2019 SUNDANCE FILM FESTIVAL: The fascination with serial killers is undeniable. Movies, television series, heck, even entire networks are devoted to the matter. But, few get the attention that Theodore Robert Bundy, a.k.a Ted Bundy, has received in the last few decades. Netflix is banking on that fascination continuing. The streaming giant has announced the purchase of “Extremely Wicked, Shockingly Evil, and Vile” a few days after its Sundance Premiere. This movie will be a suitable companion to its ‘Conversations with a Killer: The Ted Bundy Tapes.’ But, more on that later.
The film stars Zac Efron as the notorious Ted Bundy. But this story isn’t his. No, it belongs to Liz, his longtime girlfriend played marvelously by Lily Collins. The film is supposed to be from her point of view, her side of the story if you will. Based on her book titled “My Phantom Prince: My Life with Ted Bundy.”
The story starts in Seattle in 1969 just as the couple meets. She’s a single mother out with her bestie at a bar. He is a creepy guy who picks her up at a jukebox. Bingo Bango, fast forward 4 minutes and the two are feeding her little girl at a breakfast table. The only thing missing from this picturesque setting are cartoons on the television and a newspaper neatly folded on the table. Never mind the fact that Ted is holding an unusually large knife.
The years pass on the calendar into the mid ’70s and through a few states in the west part America. Soon Liz is appalled to find that Ted has spent a night in jail in another state for a crime he denies. This would be a common theme throughout their relationship. He gets accused, he denies, Liz picks up a drink. In no time at all, they will find themselves in a courtroom fighting for Ted’s freedom.
The speed by which this part of the story is told is enough to give the audience whiplash. Even more still is the absolute disregard and avoidance of the crimes of which Bundy would be so well known for. Not one crime scene. Not one instance. Not one frame of film is devoted to Bundy’s depravity. Apart from one picture in the third act, there is complete avoidance of Bundy’s crimes.
This may be due to the fact that the film’s director, Joe Berlinger, also helmed the Netflix series ‘Conversations with a Killer: The Ted Bundy Tapes.’ No, it wasn’t planned that way. At least that’s what he would tell the audience at the film’s premiere at Sundance. “I wish I could say that it was part of some master plan, but both projects just sort of fell into my lap. The timing just worked out,” said Berlinger.
For his part Efron would tell the crowd at Eccles theater, “I’ve seen more of it now, the Ted Bundy tapes from Netflix, then I was ever privy to before. I didn’t want to get to close to doing an impersonation and be stuck trying to impersonate someone I had only seen on tape. I am pleased we had similar mannerisms.”

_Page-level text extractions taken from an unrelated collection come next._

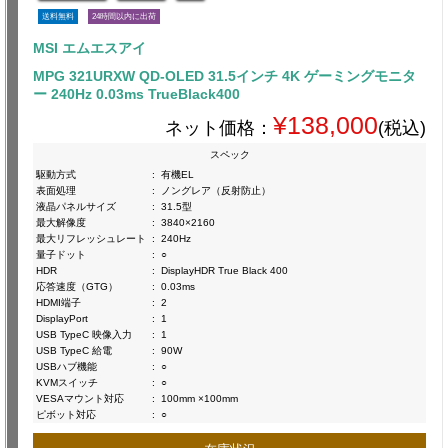
送料無料
24時間以内に出荷
MSI エムエスアイ
MPG 321URXW QD-OLED 31.5インチ 4K ゲーミングモニタ
ー 240Hz 0.03ms TrueBlack400
¥138,000
ネット価格：
(税込)
スペック
駆動方式
:
有機EL
表面処理
:
ノングレア（反射防止）
液晶パネルサイズ
:
31.5型
最大解像度
:
3840×2160
最大リフレッシュレート
:
240Hz
量子ドット
:
○
HDR
:
DisplayHDR True Black 400
応答速度（GTG）
:
0.03ms
HDMI端子
:
2
DisplayPort
:
1
USB TypeC 映像入力
:
1
USB TypeC 給電
:
90W
USBハブ機能
:
○
KVMスイッチ
:
○
VESAマウント対応
:
100mm ×100mm
ピボット対応
:
○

Whatever Efron did worked. He is surprisingly good in this role. He goes past the Disney bubblegum machine that has packed his bank account. Efron is nothing if not solid in this role. But, if Zac is good, Lily Collins is better. She is remarkable in the role as Liz. She would admit to spending time with the real-life Liz. Even getting a chance to see and hold actual love letters that Ted penned to Liz. It was an experience she wouldn’t soon forget.

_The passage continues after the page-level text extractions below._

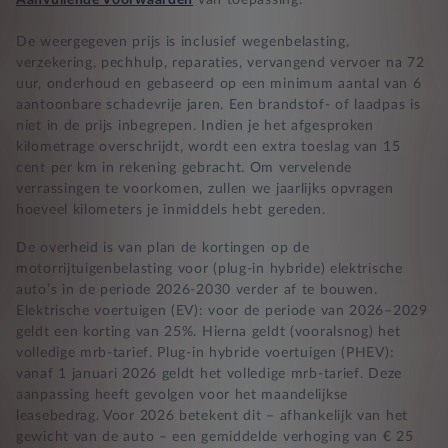
Aanvullende Voorwaarden
van toepassing.
De weergegeven prijs is inclusief wegenbelasting,
verzekering, pechhulp, reparaties, vervangend vervoer na 72
uur, onderhoud en gebaseerd op een minimum aantal van 6
aantoonbare schadevrije jaren. Een brandstof- of laadpas is
niet in de prijs inbegrepen. Indien je het afgesproken
kilometrage overschrijdt, wordt een extra toeslag van 15
cent per km in rekening gebracht. Om vervelende
verrassingen te voorkomen, zullen we jaarlijks opvragen
hoeveel kilometers je inmiddels hebt gereden.
De overheid is van plan de kortingen op de
motorrijtuigenbelasting voor (plug-in hybride) elektrische
auto’s in de periode 2026-2030 verder af te bouwen.
Elektrische voertuigen (EV): voor de periode van 2026–2029
geldt een korting van 25%. Hierna geldt (vooralsnog) het
volledige mrb-tarief. Plug-in hybride voertuigen (PHEV):
vanaf 1 januari 2026 geldt het volledige mrb-tarief. Deze
aanpassing heeft gevolgen voor het maandelijkse
leasebedrag. Voor 2026 betekent dit – afhankelijk van het
gewicht van de auto – een gemiddelde verhoging van € 25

The performances in “Extremely Wicked, Shockingly Evil and Vile” are so far superior to the story that it’s disappointing. It also stars Haley Joel Osment, Jim Parsons, and John Malkovich. They are good, yes, but the execution of the story is that bad. With ever-shifting perspectives throughout the film, and a complete disregard for who Ted Bundy it’s a shame that this ended up being just north of a mediocre film.